The goal of efficiency drives the mining industry in Western Australia. Principal among this intention is the want to reduce costs without compromising the health and safety of workers. Recently, a leading example of this can be seen in the introduction of autonomous (driverless) trucks into operating mine sites across the Pilbara.
As with any new technology, considerable investment is put behind ensuring that it is the implementation process is undertaken to yield the best possible outcome for the organisation. This usually involves a staged approach to implementation, coupled with detailed performance analysis and a model of continuous improvement.
Talis was engaged by the Client to provide these data analysis services, with a specific spatial focus, for a project which was investigating the performance of autonomous (driverless) dump trucks within an active iron ore mine. The trucks themselves were fitted with dozens of onboard telemetry sensors, measuring every aspect of the vehicle’s operational performance. The analysis of the data, coupled with high-precision GPS data, resulted in a spatial dataset which described numerous aspects of the truck’s behaviour during its operating cycle.

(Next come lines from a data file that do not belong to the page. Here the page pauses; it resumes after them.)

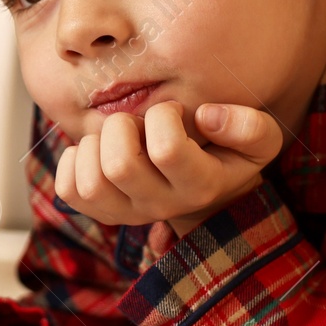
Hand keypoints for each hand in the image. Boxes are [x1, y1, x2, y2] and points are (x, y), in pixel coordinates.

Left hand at [54, 101, 283, 235]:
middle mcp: (160, 206)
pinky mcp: (99, 212)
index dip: (163, 116)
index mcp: (199, 186)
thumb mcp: (257, 142)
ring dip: (95, 145)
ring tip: (116, 139)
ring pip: (90, 181)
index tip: (172, 111)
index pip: (167, 150)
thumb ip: (250, 128)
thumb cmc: (225, 154)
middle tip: (136, 124)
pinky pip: (68, 190)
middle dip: (121, 126)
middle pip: (120, 165)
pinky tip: (96, 153)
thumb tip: (207, 116)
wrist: (206, 195)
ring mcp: (126, 214)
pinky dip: (73, 161)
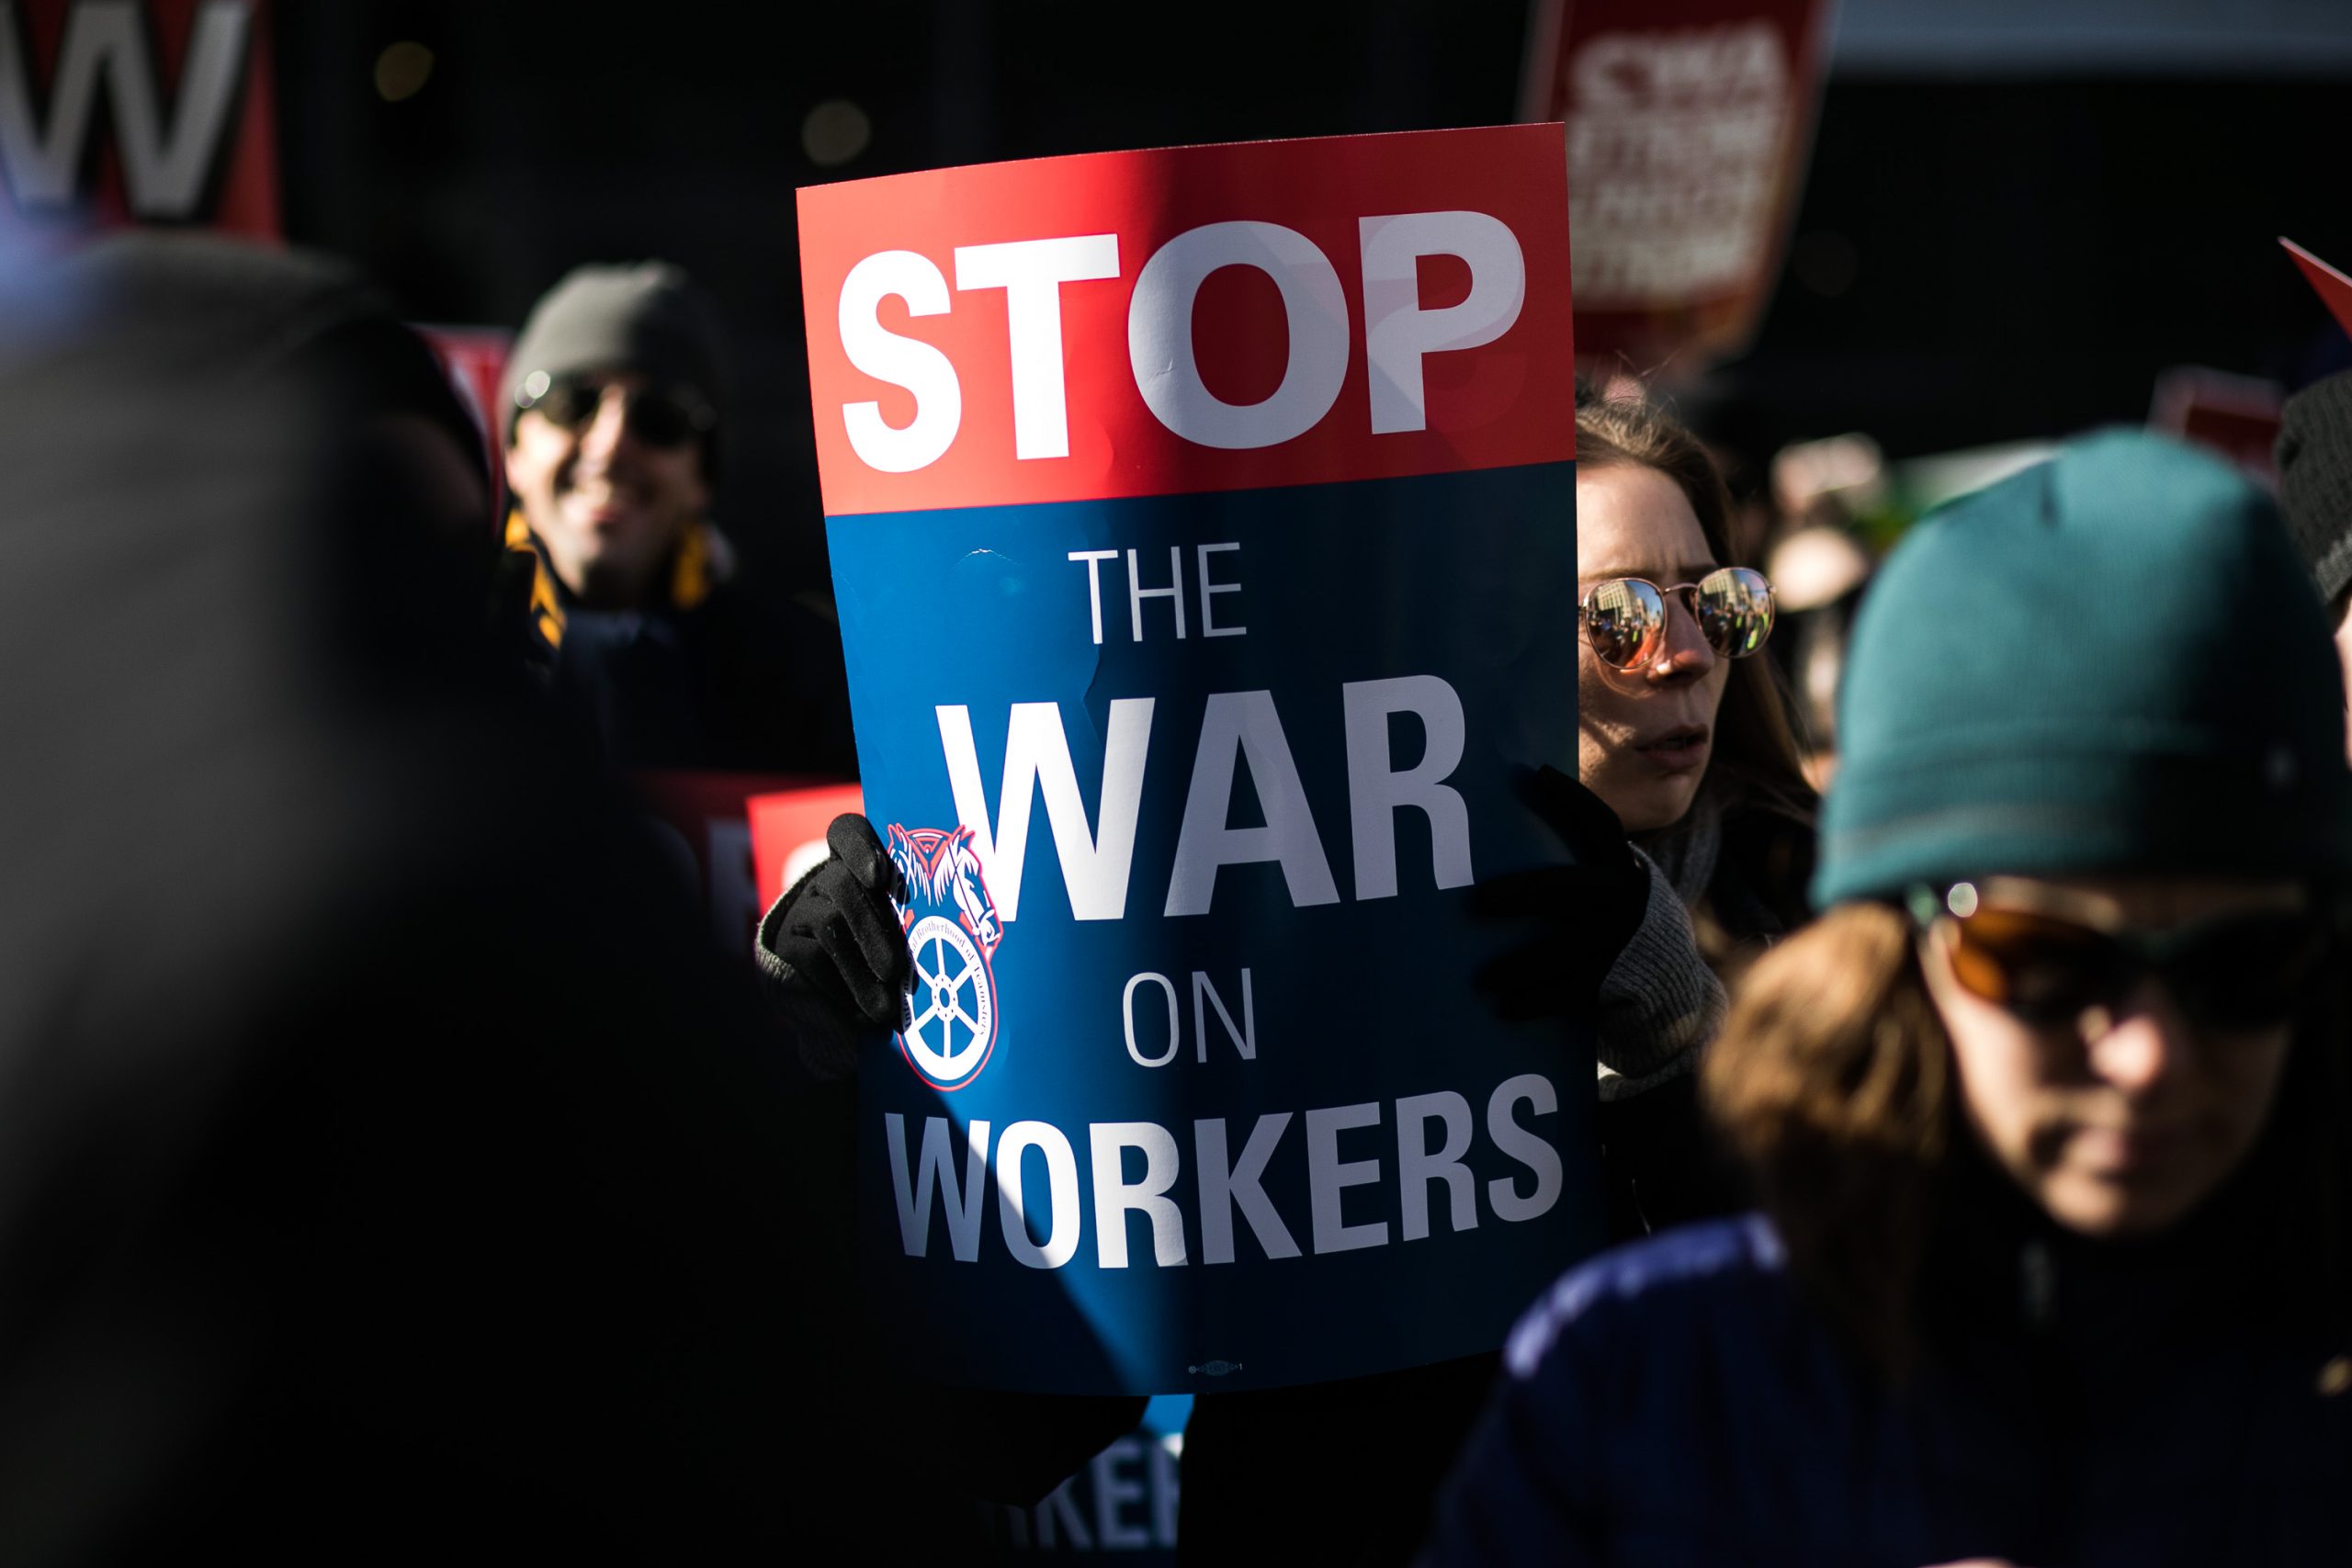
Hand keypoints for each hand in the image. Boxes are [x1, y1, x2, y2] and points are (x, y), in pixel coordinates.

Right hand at [754, 814, 910, 1079]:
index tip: (878, 876)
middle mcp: (825, 882)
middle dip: (872, 927)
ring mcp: (801, 912)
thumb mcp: (902, 940)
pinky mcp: (783, 946)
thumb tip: (929, 938)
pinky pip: (812, 960)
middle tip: (894, 971)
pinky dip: (841, 989)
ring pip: (830, 924)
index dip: (860, 847)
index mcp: (859, 867)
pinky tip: (858, 1015)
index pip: (847, 833)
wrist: (840, 1009)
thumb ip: (907, 923)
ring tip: (884, 1009)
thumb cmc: (888, 965)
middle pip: (841, 882)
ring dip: (861, 970)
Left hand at [1468, 766, 1650, 1026]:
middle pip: (1571, 889)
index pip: (1600, 825)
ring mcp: (1625, 941)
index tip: (1535, 775)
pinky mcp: (1622, 981)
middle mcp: (1627, 899)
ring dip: (1522, 966)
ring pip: (1567, 951)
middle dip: (1524, 893)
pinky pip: (1573, 992)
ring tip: (1481, 980)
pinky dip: (1537, 1001)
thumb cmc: (1612, 925)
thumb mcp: (1605, 887)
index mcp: (1621, 869)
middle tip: (1477, 900)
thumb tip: (1504, 831)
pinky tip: (1503, 1009)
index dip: (1572, 799)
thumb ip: (1573, 868)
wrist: (1669, 984)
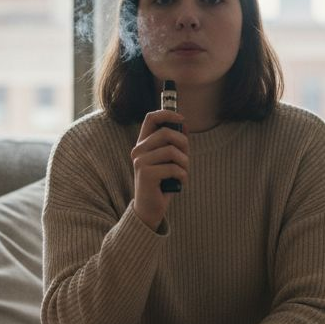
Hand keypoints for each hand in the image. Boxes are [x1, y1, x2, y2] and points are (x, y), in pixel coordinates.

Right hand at [129, 109, 188, 229]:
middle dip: (184, 144)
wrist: (149, 209)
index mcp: (143, 144)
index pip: (151, 118)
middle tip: (186, 159)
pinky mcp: (147, 174)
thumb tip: (184, 124)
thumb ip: (174, 143)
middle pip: (167, 132)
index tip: (182, 119)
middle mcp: (138, 150)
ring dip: (185, 162)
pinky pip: (173, 167)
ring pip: (172, 150)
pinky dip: (183, 175)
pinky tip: (180, 182)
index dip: (168, 114)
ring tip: (183, 172)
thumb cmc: (161, 183)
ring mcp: (140, 162)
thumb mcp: (169, 160)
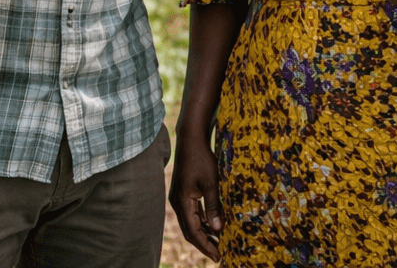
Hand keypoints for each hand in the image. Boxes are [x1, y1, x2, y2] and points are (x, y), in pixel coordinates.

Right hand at [169, 132, 222, 259]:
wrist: (190, 140)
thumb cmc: (202, 159)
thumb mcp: (211, 182)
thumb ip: (213, 206)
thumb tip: (218, 229)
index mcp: (182, 201)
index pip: (193, 232)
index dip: (206, 245)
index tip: (218, 255)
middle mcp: (177, 202)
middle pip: (189, 231)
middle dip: (204, 243)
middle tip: (219, 253)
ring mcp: (178, 197)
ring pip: (190, 223)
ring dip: (203, 233)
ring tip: (219, 241)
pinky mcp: (182, 193)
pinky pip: (191, 213)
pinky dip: (201, 221)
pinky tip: (212, 225)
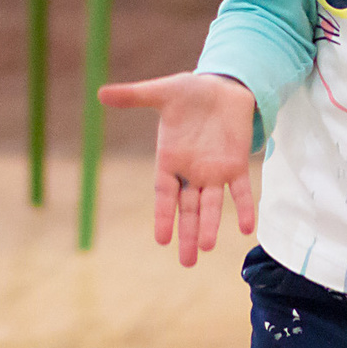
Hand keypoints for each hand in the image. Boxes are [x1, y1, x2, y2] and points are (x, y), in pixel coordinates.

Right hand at [96, 72, 256, 266]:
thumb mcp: (161, 92)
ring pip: (211, 205)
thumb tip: (101, 93)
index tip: (161, 239)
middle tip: (187, 262)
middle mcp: (191, 173)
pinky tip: (246, 227)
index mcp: (170, 161)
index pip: (165, 195)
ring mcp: (214, 171)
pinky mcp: (236, 164)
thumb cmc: (190, 92)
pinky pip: (240, 190)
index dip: (164, 216)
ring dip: (210, 226)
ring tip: (207, 248)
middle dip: (187, 234)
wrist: (222, 86)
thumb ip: (134, 96)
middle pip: (188, 210)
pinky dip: (243, 207)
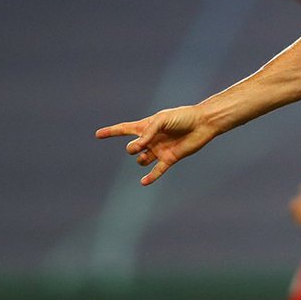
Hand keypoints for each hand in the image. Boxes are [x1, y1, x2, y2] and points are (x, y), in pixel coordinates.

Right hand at [96, 105, 216, 184]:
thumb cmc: (182, 117)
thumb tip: (136, 147)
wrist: (202, 123)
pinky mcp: (170, 158)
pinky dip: (150, 177)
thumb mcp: (162, 119)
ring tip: (147, 153)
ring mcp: (159, 150)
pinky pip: (157, 170)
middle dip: (132, 148)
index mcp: (147, 126)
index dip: (111, 131)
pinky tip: (143, 182)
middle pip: (131, 148)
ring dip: (141, 159)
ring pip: (142, 160)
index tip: (97, 134)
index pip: (125, 129)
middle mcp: (151, 139)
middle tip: (140, 145)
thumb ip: (147, 132)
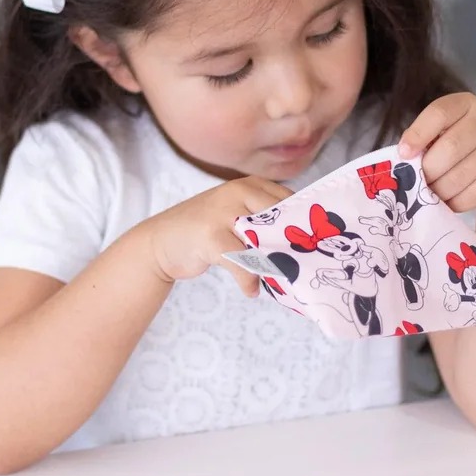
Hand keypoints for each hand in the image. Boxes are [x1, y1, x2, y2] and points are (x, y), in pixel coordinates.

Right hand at [140, 176, 291, 297]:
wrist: (161, 241)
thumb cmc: (205, 231)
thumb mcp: (235, 216)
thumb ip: (262, 222)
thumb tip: (303, 244)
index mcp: (249, 185)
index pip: (290, 202)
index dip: (305, 226)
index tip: (314, 247)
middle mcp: (239, 193)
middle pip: (281, 221)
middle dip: (292, 247)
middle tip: (300, 269)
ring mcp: (224, 213)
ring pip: (264, 242)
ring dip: (273, 266)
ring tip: (278, 280)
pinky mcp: (213, 236)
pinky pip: (243, 263)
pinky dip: (249, 280)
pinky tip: (251, 290)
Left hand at [399, 93, 475, 214]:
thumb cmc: (467, 152)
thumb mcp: (447, 136)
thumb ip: (426, 141)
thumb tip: (404, 157)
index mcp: (466, 104)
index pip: (439, 112)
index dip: (418, 134)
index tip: (404, 153)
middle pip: (448, 148)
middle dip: (428, 172)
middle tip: (420, 183)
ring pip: (458, 176)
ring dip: (440, 191)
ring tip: (436, 193)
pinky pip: (471, 194)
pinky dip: (456, 202)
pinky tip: (454, 199)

Our study sought to assess the specific driving patterns that the autonomous trucks adopted, including driving paths along haul roads, adherence to safe driving conditions, reversing patterns and behaviours during loading and dumping, and any instances of “queueing” or other non-productive occurrences along the route.
The data was then analysed across the various phases of haulage to determine key performance metrics throughout the cycle and identify any significant differences in behaviour between autonomous trucks and those with drivers. This information then formed the basis of a series of recommendations to adjust certain aspects of the control algorithms used by the vehicles, to improve the overall efficiency, and therefore profitability, of each truck in the fleet.